━━━ Recorded information
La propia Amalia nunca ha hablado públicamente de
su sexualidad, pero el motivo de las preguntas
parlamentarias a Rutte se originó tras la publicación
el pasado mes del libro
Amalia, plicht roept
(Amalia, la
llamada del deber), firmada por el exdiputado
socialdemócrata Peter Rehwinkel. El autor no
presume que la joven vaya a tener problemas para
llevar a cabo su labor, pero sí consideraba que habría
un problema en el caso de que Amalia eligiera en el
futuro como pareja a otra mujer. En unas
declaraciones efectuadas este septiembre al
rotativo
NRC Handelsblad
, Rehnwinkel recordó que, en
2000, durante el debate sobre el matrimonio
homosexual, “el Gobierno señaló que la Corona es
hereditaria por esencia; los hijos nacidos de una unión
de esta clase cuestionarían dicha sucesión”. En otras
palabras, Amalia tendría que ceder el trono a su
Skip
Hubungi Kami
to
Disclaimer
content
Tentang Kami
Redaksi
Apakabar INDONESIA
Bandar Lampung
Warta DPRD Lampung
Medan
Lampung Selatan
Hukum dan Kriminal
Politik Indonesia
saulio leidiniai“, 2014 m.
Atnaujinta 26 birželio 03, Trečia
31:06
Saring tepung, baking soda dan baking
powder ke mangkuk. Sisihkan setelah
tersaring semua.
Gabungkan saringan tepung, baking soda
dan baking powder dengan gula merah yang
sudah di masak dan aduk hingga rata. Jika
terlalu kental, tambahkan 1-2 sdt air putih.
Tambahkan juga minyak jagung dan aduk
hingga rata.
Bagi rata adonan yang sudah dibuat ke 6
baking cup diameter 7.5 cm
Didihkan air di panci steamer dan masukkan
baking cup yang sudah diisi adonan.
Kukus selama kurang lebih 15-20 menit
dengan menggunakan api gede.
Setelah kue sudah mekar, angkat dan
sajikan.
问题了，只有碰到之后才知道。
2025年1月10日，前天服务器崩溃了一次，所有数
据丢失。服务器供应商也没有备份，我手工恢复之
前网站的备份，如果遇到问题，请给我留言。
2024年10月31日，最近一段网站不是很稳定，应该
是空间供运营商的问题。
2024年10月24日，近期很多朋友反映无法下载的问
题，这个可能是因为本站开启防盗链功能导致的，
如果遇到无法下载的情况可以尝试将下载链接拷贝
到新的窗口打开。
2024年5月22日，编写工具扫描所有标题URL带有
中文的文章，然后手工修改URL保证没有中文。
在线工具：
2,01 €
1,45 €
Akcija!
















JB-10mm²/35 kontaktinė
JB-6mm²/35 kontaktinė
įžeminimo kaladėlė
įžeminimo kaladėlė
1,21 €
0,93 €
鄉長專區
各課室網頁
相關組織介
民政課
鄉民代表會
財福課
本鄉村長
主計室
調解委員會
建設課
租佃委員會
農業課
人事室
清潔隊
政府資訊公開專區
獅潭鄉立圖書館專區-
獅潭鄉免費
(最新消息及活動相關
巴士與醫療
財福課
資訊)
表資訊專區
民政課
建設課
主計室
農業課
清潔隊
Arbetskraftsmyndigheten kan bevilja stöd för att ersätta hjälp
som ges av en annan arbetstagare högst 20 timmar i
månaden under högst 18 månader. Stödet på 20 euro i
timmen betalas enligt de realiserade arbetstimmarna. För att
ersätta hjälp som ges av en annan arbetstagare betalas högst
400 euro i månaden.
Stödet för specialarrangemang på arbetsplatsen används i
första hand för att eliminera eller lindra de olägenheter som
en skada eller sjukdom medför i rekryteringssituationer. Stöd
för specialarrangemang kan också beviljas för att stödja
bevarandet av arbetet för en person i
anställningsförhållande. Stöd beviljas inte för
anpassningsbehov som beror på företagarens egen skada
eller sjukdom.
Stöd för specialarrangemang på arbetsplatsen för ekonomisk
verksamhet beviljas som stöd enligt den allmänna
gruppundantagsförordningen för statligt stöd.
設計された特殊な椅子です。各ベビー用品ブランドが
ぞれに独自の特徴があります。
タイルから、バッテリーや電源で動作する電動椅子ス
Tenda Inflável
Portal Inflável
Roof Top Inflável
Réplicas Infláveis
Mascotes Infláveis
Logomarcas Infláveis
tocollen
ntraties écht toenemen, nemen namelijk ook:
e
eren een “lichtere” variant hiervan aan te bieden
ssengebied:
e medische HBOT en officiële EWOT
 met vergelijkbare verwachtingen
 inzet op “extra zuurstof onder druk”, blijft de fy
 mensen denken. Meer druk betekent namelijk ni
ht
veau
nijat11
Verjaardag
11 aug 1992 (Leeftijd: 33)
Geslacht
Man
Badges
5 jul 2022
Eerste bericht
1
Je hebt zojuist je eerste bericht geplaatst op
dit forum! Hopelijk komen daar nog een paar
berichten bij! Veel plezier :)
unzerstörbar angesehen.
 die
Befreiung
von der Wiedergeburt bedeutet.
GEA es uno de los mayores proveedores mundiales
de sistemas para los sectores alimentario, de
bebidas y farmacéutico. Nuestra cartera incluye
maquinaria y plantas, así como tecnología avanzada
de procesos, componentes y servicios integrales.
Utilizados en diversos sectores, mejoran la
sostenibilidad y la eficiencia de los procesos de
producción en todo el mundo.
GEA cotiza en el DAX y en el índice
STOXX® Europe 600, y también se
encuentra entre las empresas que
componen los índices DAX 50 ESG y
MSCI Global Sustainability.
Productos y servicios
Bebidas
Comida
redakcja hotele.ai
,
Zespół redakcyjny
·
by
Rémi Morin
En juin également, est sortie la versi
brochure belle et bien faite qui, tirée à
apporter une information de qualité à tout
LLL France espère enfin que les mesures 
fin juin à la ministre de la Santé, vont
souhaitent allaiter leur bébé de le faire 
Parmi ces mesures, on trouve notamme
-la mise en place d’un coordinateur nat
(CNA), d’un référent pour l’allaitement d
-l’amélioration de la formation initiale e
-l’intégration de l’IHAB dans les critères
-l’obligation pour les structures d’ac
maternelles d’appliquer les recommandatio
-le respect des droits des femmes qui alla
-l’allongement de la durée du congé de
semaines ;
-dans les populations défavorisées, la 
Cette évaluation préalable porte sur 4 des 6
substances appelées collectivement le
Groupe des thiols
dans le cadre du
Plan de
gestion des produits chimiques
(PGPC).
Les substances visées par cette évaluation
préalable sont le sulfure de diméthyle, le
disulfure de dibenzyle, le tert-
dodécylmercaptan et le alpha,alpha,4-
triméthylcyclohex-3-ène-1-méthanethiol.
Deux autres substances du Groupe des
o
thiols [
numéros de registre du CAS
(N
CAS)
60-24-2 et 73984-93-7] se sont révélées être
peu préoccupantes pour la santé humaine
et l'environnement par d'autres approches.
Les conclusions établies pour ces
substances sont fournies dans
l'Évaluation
━━━━━━
■ Exercise prompt: Please rewrite all of the data above, changing every "baking cup" to "cetakan kertas" and leaving everything else as it is.

■ Response area:
La propia Amalia nunca ha hablado públicamente de
su sexualidad, pero el motivo de las preguntas
parlamentarias a Rutte se originó tras la publicación
el pasado mes del libro
Amalia, plicht roept
(Amalia, la
llamada del deber), firmada por el exdiputado
socialdemócrata Peter Rehwinkel. El autor no
presume que la joven vaya a tener problemas para
llevar a cabo su labor, pero sí consideraba que habría
un problema en el caso de que Amalia eligiera en el
futuro como pareja a otra mujer. En unas
declaraciones efectuadas este septiembre al
rotativo
NRC Handelsblad
, Rehnwinkel recordó que, en
2000, durante el debate sobre el matrimonio
homosexual, “el Gobierno señaló que la Corona es
hereditaria por esencia; los hijos nacidos de una unión
de esta clase cuestionarían dicha sucesión”. En otras
palabras, Amalia tendría que ceder el trono a su
Skip
Hubungi Kami
to
Disclaimer
content
Tentang Kami
Redaksi
Apakabar INDONESIA
Bandar Lampung
Warta DPRD Lampung
Medan
Lampung Selatan
Hukum dan Kriminal
Politik Indonesia
saulio leidiniai“, 2014 m.
Atnaujinta 26 birželio 03, Trečia
31:06
Saring tepung, baking soda dan baking
powder ke mangkuk. Sisihkan setelah
tersaring semua.
Gabungkan saringan tepung, baking soda
dan baking powder dengan gula merah yang
sudah di masak dan aduk hingga rata. Jika
terlalu kental, tambahkan 1-2 sdt air putih.
Tambahkan juga minyak jagung dan aduk
hingga rata.
Bagi rata adonan yang sudah dibuat ke 6
cetakan kertas diameter 7.5 cm
Didihkan air di panci steamer dan masukkan
cetakan kertas yang sudah diisi adonan.
Kukus selama kurang lebih 15-20 menit
dengan menggunakan api gede.
Setelah kue sudah mekar, angkat dan
sajikan.
问题了，只有碰到之后才知道。
2025年1月10日，前天服务器崩溃了一次，所有数
据丢失。服务器供应商也没有备份，我手工恢复之
前网站的备份，如果遇到问题，请给我留言。
2024年10月31日，最近一段网站不是很稳定，应该
是空间供运营商的问题。
2024年10月24日，近期很多朋友反映无法下载的问
题，这个可能是因为本站开启防盗链功能导致的，
如果遇到无法下载的情况可以尝试将下载链接拷贝
到新的窗口打开。
2024年5月22日，编写工具扫描所有标题URL带有
中文的文章，然后手工修改URL保证没有中文。
在线工具：
2,01 €
1,45 €
Akcija!
















JB-10mm²/35 kontaktinė
JB-6mm²/35 kontaktinė
įžeminimo kaladėlė
įžeminimo kaladėlė
1,21 €
0,93 €
鄉長專區
各課室網頁
相關組織介
民政課
鄉民代表會
財福課
本鄉村長
主計室
調解委員會
建設課
租佃委員會
農業課
人事室
清潔隊
政府資訊公開專區
獅潭鄉立圖書館專區-
獅潭鄉免費
(最新消息及活動相關
巴士與醫療
財福課
資訊)
表資訊專區
民政課
建設課
主計室
農業課
清潔隊
Arbetskraftsmyndigheten kan bevilja stöd för att ersätta hjälp
som ges av en annan arbetstagare högst 20 timmar i
månaden under högst 18 månader. Stödet på 20 euro i
timmen betalas enligt de realiserade arbetstimmarna. För att
ersätta hjälp som ges av en annan arbetstagare betalas högst
400 euro i månaden.
Stödet för specialarrangemang på arbetsplatsen används i
första hand för att eliminera eller lindra de olägenheter som
en skada eller sjukdom medför i rekryteringssituationer. Stöd
för specialarrangemang kan också beviljas för att stödja
bevarandet av arbetet för en person i
anställningsförhållande. Stöd beviljas inte för
anpassningsbehov som beror på företagarens egen skada
eller sjukdom.
Stöd för specialarrangemang på arbetsplatsen för ekonomisk
verksamhet beviljas som stöd enligt den allmänna
gruppundantagsförordningen för statligt stöd.
設計された特殊な椅子です。各ベビー用品ブランドが
ぞれに独自の特徴があります。
タイルから、バッテリーや電源で動作する電動椅子ス
Tenda Inflável
Portal Inflável
Roof Top Inflável
Réplicas Infláveis
Mascotes Infláveis
Logomarcas Infláveis
tocollen
ntraties écht toenemen, nemen namelijk ook:
e
eren een “lichtere” variant hiervan aan te bieden
ssengebied:
e medische HBOT en officiële EWOT
 met vergelijkbare verwachtingen
 inzet op “extra zuurstof onder druk”, blijft de fy
 mensen denken. Meer druk betekent namelijk ni
ht
veau
nijat11
Verjaardag
11 aug 1992 (Leeftijd: 33)
Geslacht
Man
Badges
5 jul 2022
Eerste bericht
1
Je hebt zojuist je eerste bericht geplaatst op
dit forum! Hopelijk komen daar nog een paar
berichten bij! Veel plezier :)
unzerstörbar angesehen.
 die
Befreiung
von der Wiedergeburt bedeutet.
GEA es uno de los mayores proveedores mundiales
de sistemas para los sectores alimentario, de
bebidas y farmacéutico. Nuestra cartera incluye
maquinaria y plantas, así como tecnología avanzada
de procesos, componentes y servicios integrales.
Utilizados en diversos sectores, mejoran la
sostenibilidad y la eficiencia de los procesos de
producción en todo el mundo.
GEA cotiza en el DAX y en el índice
STOXX® Europe 600, y también se
encuentra entre las empresas que
componen los índices DAX 50 ESG y
MSCI Global Sustainability.
Productos y servicios
Bebidas
Comida
redakcja hotele.ai
,
Zespół redakcyjny
·
by
Rémi Morin
En juin également, est sortie la versi
brochure belle et bien faite qui, tirée à
apporter une information de qualité à tout
LLL France espère enfin que les mesures 
fin juin à la ministre de la Santé, vont
souhaitent allaiter leur bébé de le faire 
Parmi ces mesures, on trouve notamme
-la mise en place d’un coordinateur nat
(CNA), d’un référent pour l’allaitement d
-l’amélioration de la formation initiale e
-l’intégration de l’IHAB dans les critères
-l’obligation pour les structures d’ac
maternelles d’appliquer les recommandatio
-le respect des droits des femmes qui alla
-l’allongement de la durée du congé de
semaines ;
-dans les populations défavorisées, la 
Cette évaluation préalable porte sur 4 des 6
substances appelées collectivement le
Groupe des thiols
dans le cadre du
Plan de
gestion des produits chimiques
(PGPC).
Les substances visées par cette évaluation
préalable sont le sulfure de diméthyle, le
disulfure de dibenzyle, le tert-
dodécylmercaptan et le alpha,alpha,4-
triméthylcyclohex-3-ène-1-méthanethiol.
Deux autres substances du Groupe des
o
thiols [
numéros de registre du CAS
(N
CAS)
60-24-2 et 73984-93-7] se sont révélées être
peu préoccupantes pour la santé humaine
et l'environnement par d'autres approches.
Les conclusions établies pour ces
substances sont fournies dans
l'Évaluation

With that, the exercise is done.